XPEL, a global provider of protective films and coatings, announced results for the fourth quarter and year ended December 31, 2022.

Fourth Quarter 2022 Highlights:

Revenue increased 11.9% to $78.5 million compared to fourth quarter 2021;

Net income increased 34.7% to $8.4 million, or $0.30 per basic and diluted share, versus net income of $6.2 million, or $0.22 per basic and diluted share in the fourth quarter of 2021;

And EBITDA (Earnings Before Interest, Taxes, Depreciation, and Amortization) grew 32.4% to $13.2 million, or 16.8% of revenue compared to $10.0 million, or 14.2% of revenue in fourth quarter 2021.

Year End 2022 Highlights:

Revenue increased 25.0% to $324.0 million as compared to $259.3 million in the prior year;

Net income increased by 31.1% to $41.4 million, or $1.50 per basic and diluted share, compared to $31.6 million, or $1.14 per basic and diluted share, in 2021;

And EBITDA grew 38.7% to $61.2 million, or 18.9% of revenue, as compared to $44.1 million, or 17.0% in the prior year.

In the quarter, the company’s revenue was negatively impacted by approximately $3.5 million resulting from the cancellation of some China orders due to uncertainty created by the change in COVID policies and China’s reopening.

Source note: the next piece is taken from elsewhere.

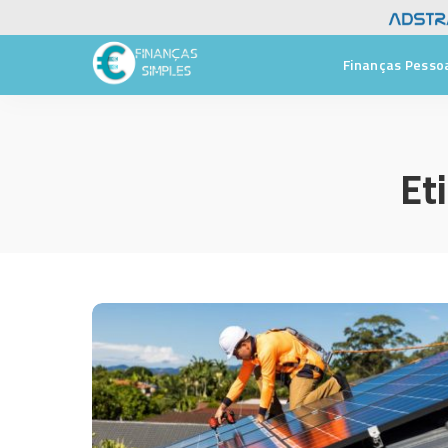
Finanças Pesso
Et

The company also incurred approximately $0.4 million in inventory write-offs which negatively impacted gross margin. The company’s selling, general and administrative expenses were negatively impacted by approximately $0.3 million in severance-related costs and $0.4 million in compensation expense tangential to a previous acquisition.

Normalizing for these items, revenue would have grown approximately 17%, EBITDA margin would have been approximately 18% and EPS would have been approximately $0.36 per share, according to the company.

Ryan Pape, president and CEO of XPEL, says, “Despite some headwinds in the fourth quarter, there is a lot to be positive about as we look to 2023. We continue to have tremendous momentum in almost all of our regions, particularly the U.S. which grew 31.6% in the quarter. Automakers seem cautiously optimistic about 2023 and new car inventories continue to improve. This momentum has continued and we are off to a great start in 2023.”